> _Exercise objective_:
Write out the entries below exactly, but only from the line containing "26: (989, 48, 2.42)" through the line containing "29: (352, 269, 0.85)", and without the pictures.

> _Excerpted data_:
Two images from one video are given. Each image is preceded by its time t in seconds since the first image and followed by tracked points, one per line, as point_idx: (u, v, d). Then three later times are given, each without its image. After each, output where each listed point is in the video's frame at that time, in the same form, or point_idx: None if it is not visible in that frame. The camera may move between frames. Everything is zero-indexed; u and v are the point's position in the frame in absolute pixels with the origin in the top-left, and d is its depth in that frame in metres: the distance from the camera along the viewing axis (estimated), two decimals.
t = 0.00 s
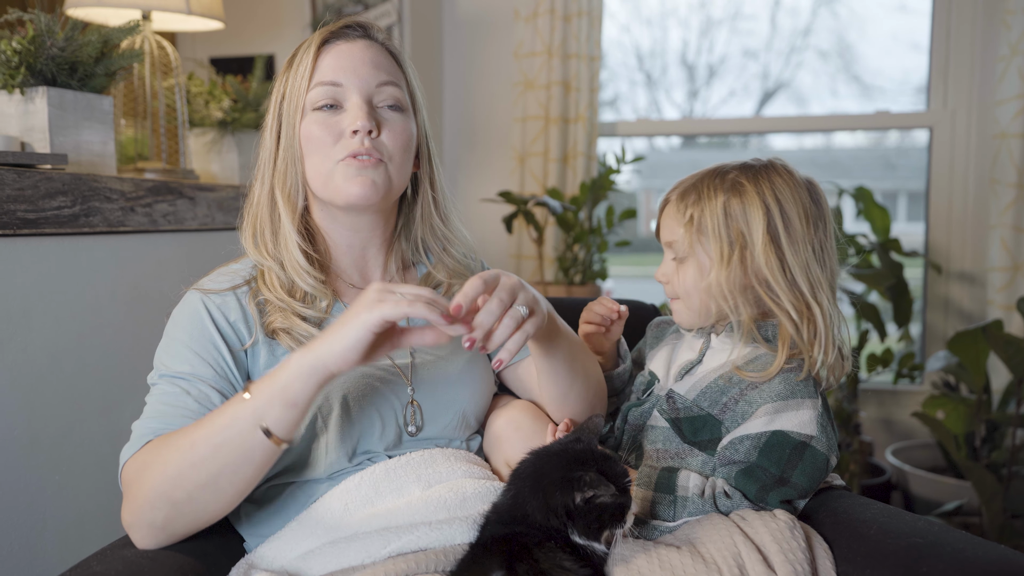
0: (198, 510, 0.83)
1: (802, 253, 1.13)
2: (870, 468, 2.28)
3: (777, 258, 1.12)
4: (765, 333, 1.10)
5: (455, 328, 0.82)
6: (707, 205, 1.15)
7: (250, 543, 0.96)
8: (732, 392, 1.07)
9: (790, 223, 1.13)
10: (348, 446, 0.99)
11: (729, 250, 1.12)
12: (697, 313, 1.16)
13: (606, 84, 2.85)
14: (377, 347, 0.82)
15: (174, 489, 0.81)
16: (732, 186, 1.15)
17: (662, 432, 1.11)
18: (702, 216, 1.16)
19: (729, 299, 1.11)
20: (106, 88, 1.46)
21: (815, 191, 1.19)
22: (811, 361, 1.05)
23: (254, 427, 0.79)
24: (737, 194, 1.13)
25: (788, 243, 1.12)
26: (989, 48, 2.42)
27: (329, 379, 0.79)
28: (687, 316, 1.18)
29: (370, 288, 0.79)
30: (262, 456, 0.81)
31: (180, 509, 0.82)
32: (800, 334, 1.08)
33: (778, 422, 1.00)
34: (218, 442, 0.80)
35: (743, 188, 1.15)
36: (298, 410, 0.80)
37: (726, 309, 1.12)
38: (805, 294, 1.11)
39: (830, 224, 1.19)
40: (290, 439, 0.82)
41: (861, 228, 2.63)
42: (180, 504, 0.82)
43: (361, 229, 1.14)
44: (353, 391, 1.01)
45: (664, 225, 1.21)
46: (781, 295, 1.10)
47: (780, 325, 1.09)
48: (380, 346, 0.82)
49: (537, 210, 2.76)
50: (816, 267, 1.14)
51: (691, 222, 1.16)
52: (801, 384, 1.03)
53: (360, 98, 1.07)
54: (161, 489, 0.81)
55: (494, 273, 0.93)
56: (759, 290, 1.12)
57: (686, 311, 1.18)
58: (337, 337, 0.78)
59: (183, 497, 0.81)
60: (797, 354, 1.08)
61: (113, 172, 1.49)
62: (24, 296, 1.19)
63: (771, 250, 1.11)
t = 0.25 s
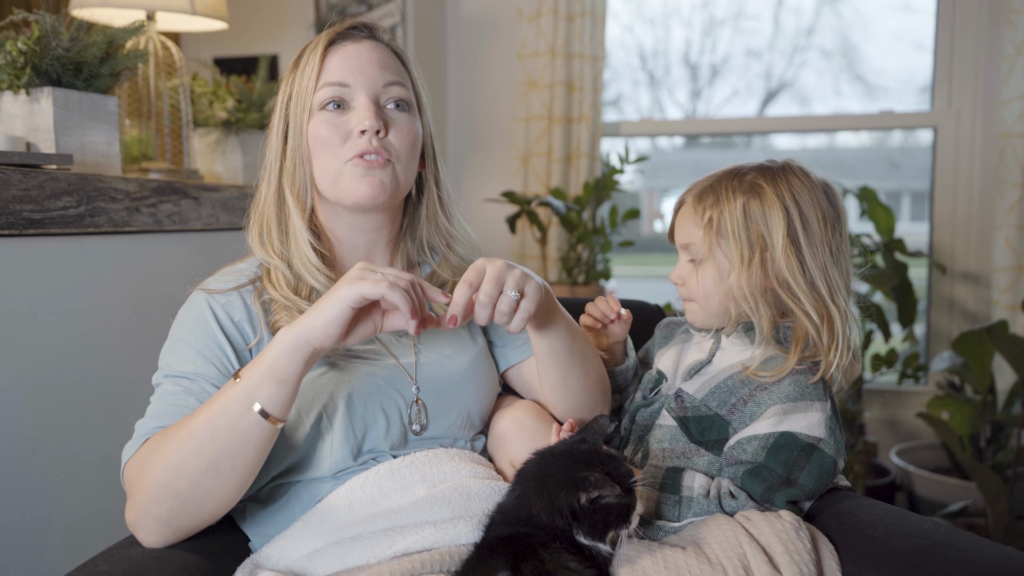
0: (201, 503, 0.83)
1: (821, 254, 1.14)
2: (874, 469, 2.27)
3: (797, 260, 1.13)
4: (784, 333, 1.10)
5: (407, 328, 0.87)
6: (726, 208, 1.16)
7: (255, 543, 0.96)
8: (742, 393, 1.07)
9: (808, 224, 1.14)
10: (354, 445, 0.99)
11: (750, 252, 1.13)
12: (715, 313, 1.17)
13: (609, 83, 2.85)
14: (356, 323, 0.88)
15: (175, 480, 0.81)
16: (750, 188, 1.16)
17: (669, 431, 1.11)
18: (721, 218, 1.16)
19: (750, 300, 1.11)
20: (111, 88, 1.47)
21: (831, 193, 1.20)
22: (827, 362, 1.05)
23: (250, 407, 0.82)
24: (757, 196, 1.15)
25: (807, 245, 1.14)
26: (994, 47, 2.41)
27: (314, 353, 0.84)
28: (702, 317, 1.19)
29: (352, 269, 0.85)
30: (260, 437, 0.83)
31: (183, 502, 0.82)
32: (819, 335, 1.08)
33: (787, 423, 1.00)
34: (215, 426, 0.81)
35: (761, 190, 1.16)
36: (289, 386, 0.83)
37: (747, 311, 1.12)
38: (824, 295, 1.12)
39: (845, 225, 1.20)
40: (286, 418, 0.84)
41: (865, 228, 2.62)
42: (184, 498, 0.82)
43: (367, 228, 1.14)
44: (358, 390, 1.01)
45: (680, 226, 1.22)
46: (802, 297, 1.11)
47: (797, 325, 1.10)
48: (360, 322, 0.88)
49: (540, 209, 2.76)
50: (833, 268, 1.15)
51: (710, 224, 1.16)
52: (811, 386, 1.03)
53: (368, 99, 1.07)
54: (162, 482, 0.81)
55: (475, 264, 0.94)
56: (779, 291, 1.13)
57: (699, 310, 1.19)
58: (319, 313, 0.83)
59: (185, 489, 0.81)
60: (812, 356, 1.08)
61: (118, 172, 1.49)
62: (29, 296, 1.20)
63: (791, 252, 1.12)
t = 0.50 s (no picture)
0: (206, 502, 0.84)
1: (830, 255, 1.14)
2: (879, 471, 2.27)
3: (807, 261, 1.13)
4: (792, 335, 1.10)
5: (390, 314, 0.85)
6: (735, 209, 1.16)
7: (261, 544, 0.96)
8: (748, 395, 1.07)
9: (817, 225, 1.14)
10: (360, 446, 0.99)
11: (760, 254, 1.13)
12: (723, 317, 1.18)
13: (614, 84, 2.85)
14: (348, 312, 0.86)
15: (178, 478, 0.81)
16: (759, 190, 1.16)
17: (675, 432, 1.11)
18: (730, 219, 1.16)
19: (760, 302, 1.11)
20: (117, 90, 1.47)
21: (839, 195, 1.20)
22: (834, 364, 1.05)
23: (248, 403, 0.81)
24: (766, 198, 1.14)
25: (816, 246, 1.14)
26: (1000, 49, 2.40)
27: (309, 345, 0.83)
28: (711, 320, 1.19)
29: (339, 257, 0.84)
30: (260, 431, 0.83)
31: (188, 500, 0.83)
32: (827, 336, 1.08)
33: (793, 425, 1.00)
34: (216, 423, 0.81)
35: (770, 192, 1.16)
36: (287, 379, 0.83)
37: (758, 312, 1.12)
38: (833, 296, 1.12)
39: (853, 227, 1.20)
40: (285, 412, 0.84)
41: (870, 229, 2.62)
42: (188, 497, 0.82)
43: (372, 229, 1.14)
44: (364, 391, 1.01)
45: (689, 229, 1.22)
46: (812, 298, 1.11)
47: (804, 326, 1.10)
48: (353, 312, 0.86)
49: (545, 211, 2.76)
50: (842, 270, 1.15)
51: (720, 226, 1.16)
52: (817, 389, 1.03)
53: (372, 99, 1.07)
54: (166, 481, 0.81)
55: (475, 265, 0.94)
56: (788, 293, 1.12)
57: (706, 313, 1.19)
58: (309, 304, 0.82)
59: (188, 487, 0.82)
60: (820, 357, 1.08)
61: (125, 173, 1.50)
62: (36, 297, 1.20)
63: (800, 253, 1.13)
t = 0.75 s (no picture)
0: (206, 500, 0.84)
1: (836, 258, 1.14)
2: (881, 471, 2.27)
3: (812, 264, 1.13)
4: (796, 335, 1.10)
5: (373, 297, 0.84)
6: (741, 210, 1.16)
7: (264, 543, 0.97)
8: (751, 396, 1.07)
9: (823, 227, 1.15)
10: (362, 445, 0.99)
11: (766, 255, 1.13)
12: (727, 317, 1.17)
13: (617, 84, 2.85)
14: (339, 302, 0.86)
15: (177, 476, 0.81)
16: (766, 191, 1.16)
17: (677, 433, 1.11)
18: (736, 220, 1.16)
19: (764, 303, 1.11)
20: (120, 90, 1.47)
21: (847, 199, 1.20)
22: (839, 366, 1.05)
23: (243, 397, 0.82)
24: (772, 200, 1.14)
25: (822, 248, 1.14)
26: (1003, 49, 2.40)
27: (301, 337, 0.83)
28: (715, 322, 1.19)
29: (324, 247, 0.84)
30: (256, 424, 0.83)
31: (188, 498, 0.83)
32: (831, 338, 1.09)
33: (796, 425, 1.00)
34: (213, 419, 0.81)
35: (777, 194, 1.16)
36: (280, 371, 0.83)
37: (761, 313, 1.12)
38: (837, 299, 1.12)
39: (860, 231, 1.20)
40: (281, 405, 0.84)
41: (873, 230, 2.62)
42: (188, 495, 0.82)
43: (376, 228, 1.14)
44: (367, 391, 1.01)
45: (695, 229, 1.22)
46: (816, 300, 1.11)
47: (809, 328, 1.10)
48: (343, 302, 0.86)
49: (547, 211, 2.76)
50: (847, 273, 1.15)
51: (726, 227, 1.16)
52: (820, 389, 1.03)
53: (377, 99, 1.07)
54: (166, 479, 0.82)
55: (454, 260, 0.93)
56: (793, 295, 1.12)
57: (711, 314, 1.19)
58: (298, 295, 0.82)
59: (187, 485, 0.82)
60: (823, 359, 1.08)
61: (128, 173, 1.50)
62: (39, 296, 1.20)
63: (806, 256, 1.13)
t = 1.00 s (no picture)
0: (206, 499, 0.84)
1: (836, 266, 1.14)
2: (882, 471, 2.27)
3: (809, 271, 1.12)
4: (795, 336, 1.10)
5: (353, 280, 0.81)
6: (743, 212, 1.16)
7: (266, 542, 0.97)
8: (753, 395, 1.07)
9: (825, 235, 1.13)
10: (364, 443, 0.99)
11: (761, 259, 1.13)
12: (723, 315, 1.19)
13: (619, 84, 2.85)
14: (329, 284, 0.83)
15: (177, 475, 0.81)
16: (770, 195, 1.16)
17: (679, 432, 1.11)
18: (736, 222, 1.16)
19: (756, 307, 1.12)
20: (121, 89, 1.47)
21: (857, 206, 1.19)
22: (841, 371, 1.05)
23: (238, 395, 0.81)
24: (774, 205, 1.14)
25: (822, 256, 1.13)
26: (1005, 49, 2.40)
27: (297, 329, 0.82)
28: (715, 318, 1.20)
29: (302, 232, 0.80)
30: (253, 422, 0.82)
31: (188, 496, 0.83)
32: (828, 346, 1.08)
33: (798, 424, 1.00)
34: (211, 417, 0.81)
35: (780, 199, 1.15)
36: (277, 368, 0.82)
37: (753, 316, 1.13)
38: (834, 307, 1.12)
39: (867, 238, 1.19)
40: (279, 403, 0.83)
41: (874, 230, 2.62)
42: (187, 494, 0.82)
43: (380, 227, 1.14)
44: (369, 388, 1.00)
45: (700, 224, 1.23)
46: (809, 308, 1.11)
47: (809, 334, 1.09)
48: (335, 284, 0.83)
49: (549, 211, 2.76)
50: (848, 282, 1.14)
51: (725, 227, 1.17)
52: (822, 391, 1.03)
53: (379, 96, 1.07)
54: (165, 478, 0.82)
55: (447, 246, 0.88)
56: (787, 300, 1.13)
57: (709, 311, 1.21)
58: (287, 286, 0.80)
59: (186, 484, 0.82)
60: (825, 361, 1.07)
61: (129, 172, 1.50)
62: (40, 295, 1.20)
63: (803, 263, 1.12)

> _Solved exercise_:
26: (989, 48, 2.42)
27: (329, 379, 0.79)
28: (687, 316, 1.18)
29: (370, 288, 0.79)
30: (262, 456, 0.81)
31: (180, 509, 0.82)
32: (800, 334, 1.08)
33: (778, 422, 1.00)
34: (218, 442, 0.80)
35: (743, 188, 1.15)
36: (298, 410, 0.80)
37: (726, 309, 1.12)
38: (805, 294, 1.11)
39: (830, 224, 1.19)
40: (290, 439, 0.82)
41: (861, 228, 2.63)
42: (180, 504, 0.82)
43: (361, 229, 1.14)
44: (353, 391, 1.01)
45: (664, 225, 1.21)
46: (781, 295, 1.10)
47: (780, 325, 1.09)
48: (380, 346, 0.82)
49: (537, 210, 2.76)
50: (816, 267, 1.14)
51: (691, 222, 1.16)
52: (801, 384, 1.03)
53: (360, 98, 1.07)
54: (161, 489, 0.81)
55: (494, 273, 0.93)
56: (759, 290, 1.12)
57: (686, 311, 1.18)
58: (337, 337, 0.78)
59: (183, 497, 0.81)
60: (797, 354, 1.08)
61: (113, 172, 1.49)
62: (24, 296, 1.19)
63: (771, 250, 1.11)
t = 0.25 s
0: (201, 503, 0.83)
1: (821, 254, 1.14)
2: (874, 469, 2.27)
3: (797, 260, 1.13)
4: (784, 333, 1.10)
5: (407, 328, 0.87)
6: (726, 208, 1.16)
7: (255, 543, 0.96)
8: (742, 393, 1.07)
9: (808, 224, 1.14)
10: (354, 445, 0.99)
11: (750, 252, 1.13)
12: (715, 313, 1.17)
13: (609, 83, 2.85)
14: (356, 323, 0.88)
15: (175, 480, 0.81)
16: (750, 188, 1.16)
17: (669, 431, 1.11)
18: (721, 218, 1.16)
19: (750, 300, 1.11)
20: (111, 88, 1.47)
21: (831, 193, 1.20)
22: (827, 362, 1.05)
23: (250, 407, 0.82)
24: (757, 196, 1.15)
25: (807, 245, 1.14)
26: (994, 47, 2.41)
27: (314, 353, 0.84)
28: (702, 317, 1.19)
29: (352, 269, 0.85)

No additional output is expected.